Et en même temps, tel Thoreau qui amenait son linge à laver à sa mère, je rêve, d’un même élan, de jeter mon iPhone et d’en acheter un nouveau, de partir vivre sur un voilier et dans une métropole, de faire du kite surf et de faire quelque chose.
C’est l’impasse de tous les côtés, nos options c’est collaborer et fermer sa gueule ou tout foutre en l’air et partir dans les Cévennes, mais dans tous les cas nous sommes acculés à l’individualisme.

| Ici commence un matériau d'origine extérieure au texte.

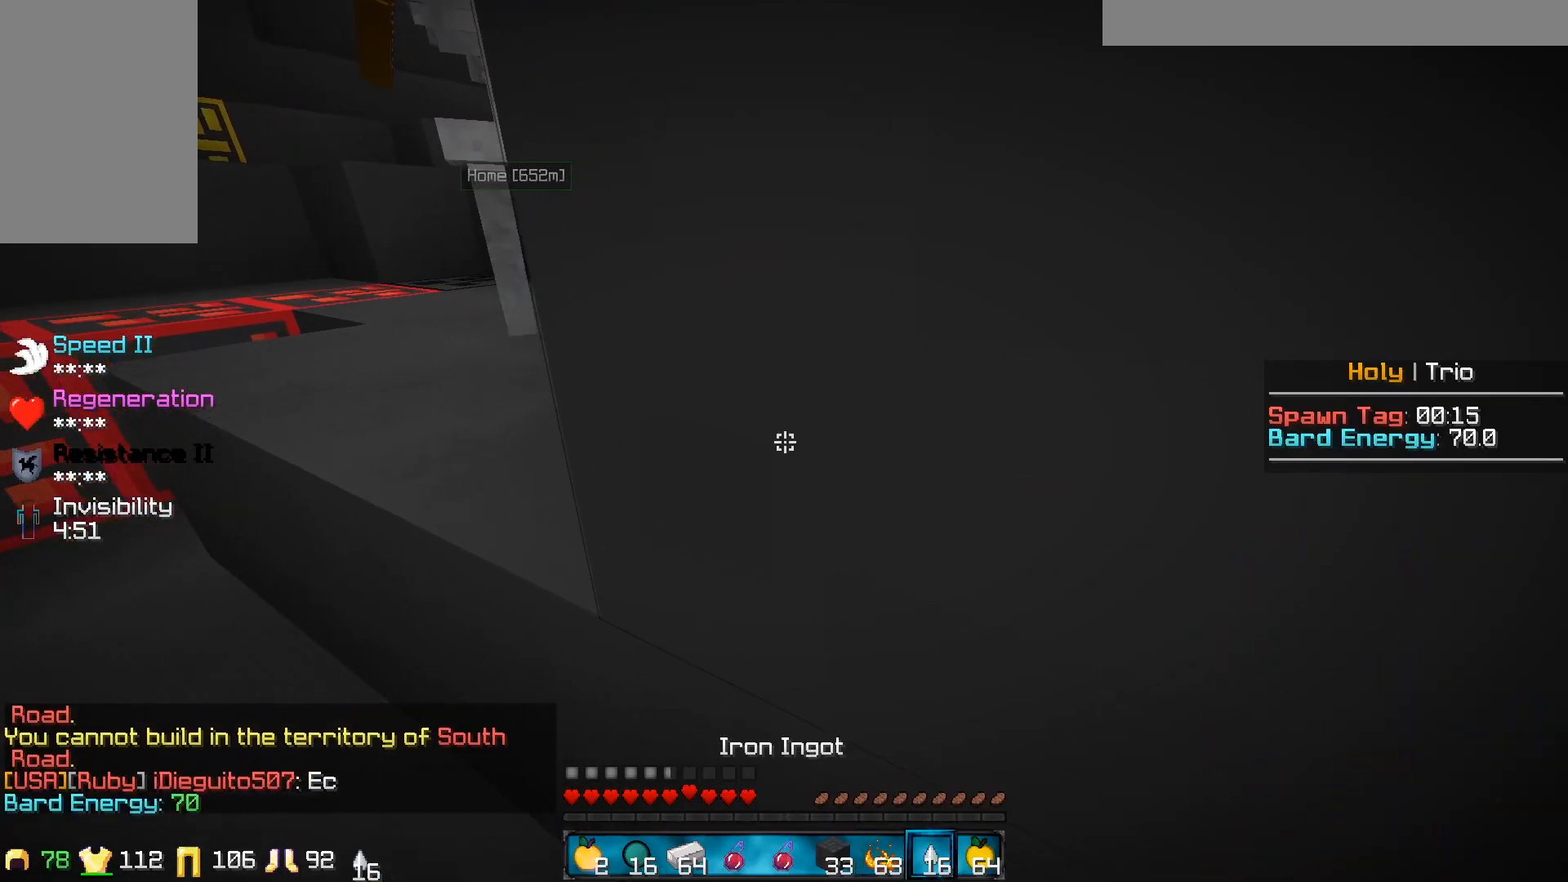
{"keys": [], "mouse": [], "events": []}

Ce qui est difficile, c’est de savoir si ça vaut la peine de rester, d’essayer de faire quelque chose, ou si c’est voué à l’échec (je veux dire à l’échec complet, sur toute la ligne, sans même l’impression d’avoir lutté pour la bonne cause), auquel cas il ne me resterait plus guère qu’à me replier sur mes gamins et ma table de sérigraphie – et si c’est ça, qu’est-ce qui me retient vraiment ici ? Si je trouve tout et tous cons à pleurer, est-ce que je ne ferais pas mieux de respecter l’ordre des choses, d’aller vivre en ville au milieu des bobos mes semblables, et de revenir au bord de la mer pendant les vacances, de sorte que mes excentricités deviendraient parfaitement tolérables ?(Regarde-moi ce con de Parisien sur son vélo ! Rhalala.)
Et encore tant de choses à dire sur Paris et Berlin et les fanzines et les livres que j’ai lus cet été et les rares films que j’ai eu le temps de voir depuis, mais je t’ai déjà assommé sous les récriminations.
[Banalités, salutations d’usage et photos d’enfants qui rient]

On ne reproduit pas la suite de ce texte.